◆ TASK GOAL
In the listing below, how many lines contain the string "right"? Reply with the number alone.

◆ DATA LISTING
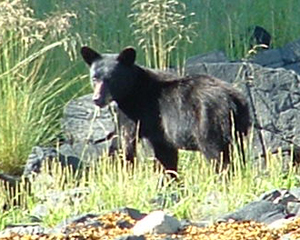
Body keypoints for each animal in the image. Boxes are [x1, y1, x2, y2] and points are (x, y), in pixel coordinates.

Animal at [81, 46, 252, 176]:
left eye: (111, 79)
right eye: (94, 78)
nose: (97, 99)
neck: (133, 89)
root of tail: (233, 100)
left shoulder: (136, 113)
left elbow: (125, 143)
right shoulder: (159, 131)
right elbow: (166, 156)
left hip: (209, 123)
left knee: (218, 155)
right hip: (239, 126)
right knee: (239, 153)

◆ RESULT FOR THIS EXERCISE
5